We do not apply any transformations on our validation dataset except scaling the images (which is mandatory), since we will be using it to evaluate our model performance per epoch. For detailed explanation of image augmentation in the context of transfer learning feel free to check out my article if needed. Let’s take a look at some sample results from a batch of image augmentation transforms.

You can clearly see the slight variations of our images in the preceding output. We will now build our deep learning model making sure the last two blocks of the VGG-19 model is trainable.

We reduce the learning rate in our model since we don’t want to make to large weight updates to the pre-trained layers when fine-tuning. The training process of this model will be slightly different since we are using data generators and hence we will be leveraging the fit_generator(…) function.

This looks to be our best model yet giving us a validation accuracy of almost 96.5% and based on the training accuracy, it doesn’t look like our model is overfitting as much as our first model. This can be verified with the following learning curves.

Let’s save this model now so that we can use it for model evaluation on our test dataset shortly.

This completes our model training phase and we are now ready to test the performance of our models on the actual test dataset!

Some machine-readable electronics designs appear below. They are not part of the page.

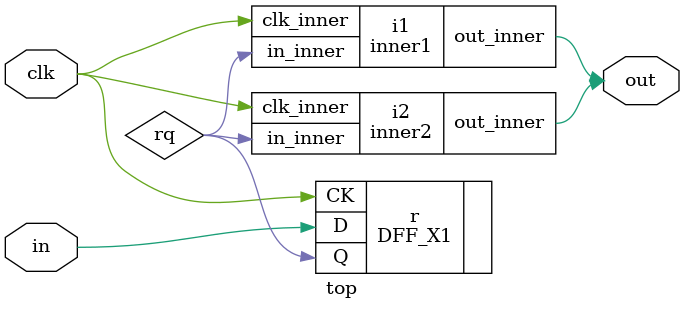
<source format=v>
module inner1 (input clk_inner, input in_inner, output out_inner);
  DFF_X1 r(.D(in_inner), .CK(clk_inner), .Q(out_inner));
endmodule

module inner2 (input clk_inner, input in_inner, output out_inner);
  DFF_X2 r(.D(in_inner), .CK(clk_inner), .Q(out_inner));
endmodule

module top (input clk, input in, output out);
  wire rq;

  DFF_X1 r (.D(in), .CK(clk), .Q(rq));
  inner1 i1 (.clk_inner(clk), .in_inner(rq), .out_inner(out));
  inner2 i2 (.clk_inner(clk), .in_inner(rq), .out_inner(out));
endmodule

</source>
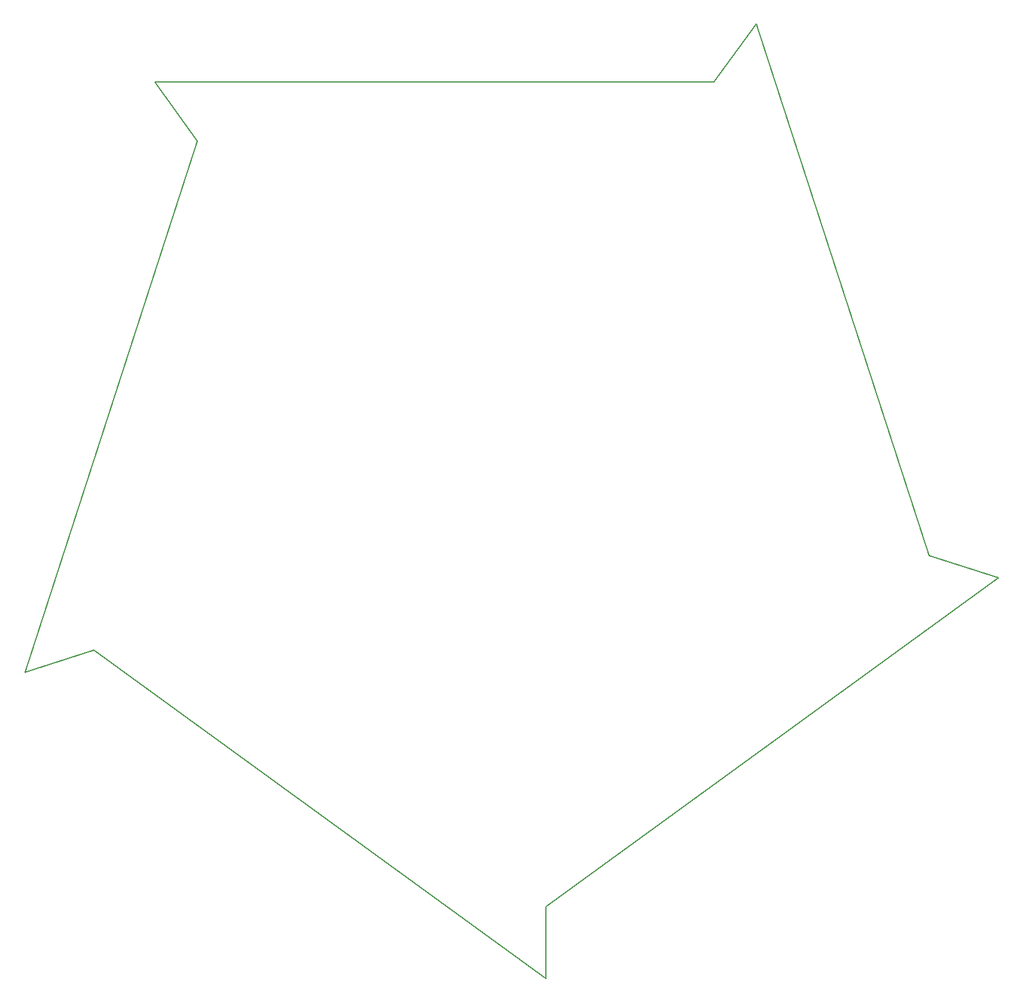
<source format=gbr>
%TF.GenerationSoftware,KiCad,Pcbnew,(5.1.7-0-10_14)*%
%TF.CreationDate,2021-04-06T14:52:43+02:00*%
%TF.ProjectId,Octogone_Sans_Regle,4f63746f-676f-46e6-955f-53616e735f52,rev?*%
%TF.SameCoordinates,Original*%
%TF.FileFunction,Profile,NP*%
%FSLAX46Y46*%
G04 Gerber Fmt 4.6, Leading zero omitted, Abs format (unit mm)*
G04 Created by KiCad (PCBNEW (5.1.7-0-10_14)) date 2021-04-06 14:52:43*
%MOMM*%
%LPD*%
G01*
G04 APERTURE LIST*
%TA.AperFunction,Profile*%
%ADD10C,0.150000*%
%TD*%
G04 APERTURE END LIST*
D10*
X75775000Y-47175118D02*
X154907329Y-47175118D01*
X67105830Y-127556473D02*
X57337765Y-130739316D01*
X160938804Y-38939640D02*
X154907329Y-47175118D01*
X75775000Y-47175118D02*
X81791000Y-55480000D01*
X185392038Y-114198957D02*
X195165398Y-117365507D01*
X131145999Y-163878322D02*
X195165398Y-117365507D01*
X185392038Y-114198957D02*
X160938804Y-38939640D01*
X67105830Y-127556473D02*
X131125228Y-174069289D01*
X81791000Y-55480000D02*
X57337765Y-130739316D01*
X131145999Y-163878322D02*
X131125228Y-174069289D01*
M02*

</source>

Deep Learning Model Performance Evaluation Phase

We will now evaluate the three different models that we just built in the training phase by making predictions with them on the data from our test dataset, because just validation is not enough! We have also built a nifty utility module called model_evaluation_utils, which we will be using to evaluate the performance of our deep learning models with relevant classification metrics. The first step here is to obviously scale our test data.

The next step involves loading up our saved deep learning models and making predictions on the test data.

The final step is to leverage our model_evaluation_utils module and check the performance of each model with relevant classification metrics.

Looks like our third model performs the best out of all our three models on the test dataset giving a model accuracy as well as f1-score of 96% which is pretty good and quite comparable to the more complex models mentioned in the research paper and articles we mentioned earlier!


We looked at an interesting real-world medical imaging case study of malaria detection in this article. Malaria detection by itself is not an easy procedure and the availability of the right personnel across the globe is also a serious concern. We looked at easy to build open-source techniques leveraging AI which can give us state-of-the-art accuracy in detecting malaria thus enabling AI for social good. I encourage everyone to check out the articles and research papers mentioned in this article, without which it would have been impossible for me to conceptualize and write this article. Let’s hope for more adoption of open-source AI capabilities across healthcare making it cheaper and accessible for everyone across the world!